The board in March put the property up for sale for a 90-day period, but there was no interest.
On the agenda:
Meeting Tuesday, the Vicksburg Board of Mayor and Aldermen:
• Recognized the following employees on their anniversaries with the city: Marilyn Rose Edwards, water treatment plant, 20 years, and James Hicks, gas plant, 10 years.
• Presented trophies to the winners in the following categories of the Vicksburg Main Street Mardi Gras parade: best in show, Danny Hearn Trucking; best in business, Sheffield Rental; best non-Profit, Vicksburg District Corps of Engineers; best throws, Mississippi Paranormal Research Institute; most original, Robin Lea State Farm; most enthusiastic, McAllister’s Deli; best recreational club, BDBC ATV.
• Approved a proclamation honoring New England Patriots defensive back Malcolm Butler and declaring Tuesday through Sunday “Malcolm Butler Week.”

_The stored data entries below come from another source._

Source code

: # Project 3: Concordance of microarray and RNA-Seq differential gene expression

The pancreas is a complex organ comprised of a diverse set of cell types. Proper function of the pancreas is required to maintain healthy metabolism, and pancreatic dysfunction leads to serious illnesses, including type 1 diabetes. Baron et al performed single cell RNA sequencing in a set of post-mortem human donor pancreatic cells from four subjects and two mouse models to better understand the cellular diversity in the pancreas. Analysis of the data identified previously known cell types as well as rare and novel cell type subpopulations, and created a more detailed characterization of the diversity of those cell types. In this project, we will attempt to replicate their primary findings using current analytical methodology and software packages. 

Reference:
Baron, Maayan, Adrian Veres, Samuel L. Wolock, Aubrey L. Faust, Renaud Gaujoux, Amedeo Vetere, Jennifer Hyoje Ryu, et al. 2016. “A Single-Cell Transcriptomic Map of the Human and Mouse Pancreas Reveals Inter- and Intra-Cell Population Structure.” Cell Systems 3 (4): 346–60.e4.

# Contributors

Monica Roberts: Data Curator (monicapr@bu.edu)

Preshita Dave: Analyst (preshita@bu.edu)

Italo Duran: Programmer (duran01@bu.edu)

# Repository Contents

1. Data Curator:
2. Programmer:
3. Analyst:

• Approved spending $600 for radio advertising promoting the city on stations K-Hits 104.5, River 101 and 92.7 “The Touch” during the week of RiverFest.
• Approved a request from St. James No. 1 Church to block streets at the intersection of Jefferson and Adams streets between 2 and 5 p.m. March 22 for the pastor’s ninth year appreciation program.
• Approved a request from Irene Ward to block Grove Street and Third North Street, Poplar Street and Fifth North Street and the corners of Clay and Fillmore streets from 10 a.m. to 10 p.m. for a Vicksburg Small Business Festival March 14.
• Adopted the revised Vicksburg Police Department policy involving transporting arrested people.
• Approved the municipal compliance questionnaire for fiscal 2014. The questionnaire is required annually by the State Auditor’s Office.
• Approved the following additions to the employee driving list: Jalen Williams, Zachary Trim, Thomas MCalpin, water maintenance department; Corey Smith, community development.
• Authorized Mayor George Flaggs Jr. to sign hangar leases with Timothy Trotter and Farmland Services Inc. Both leases are for $200 a month.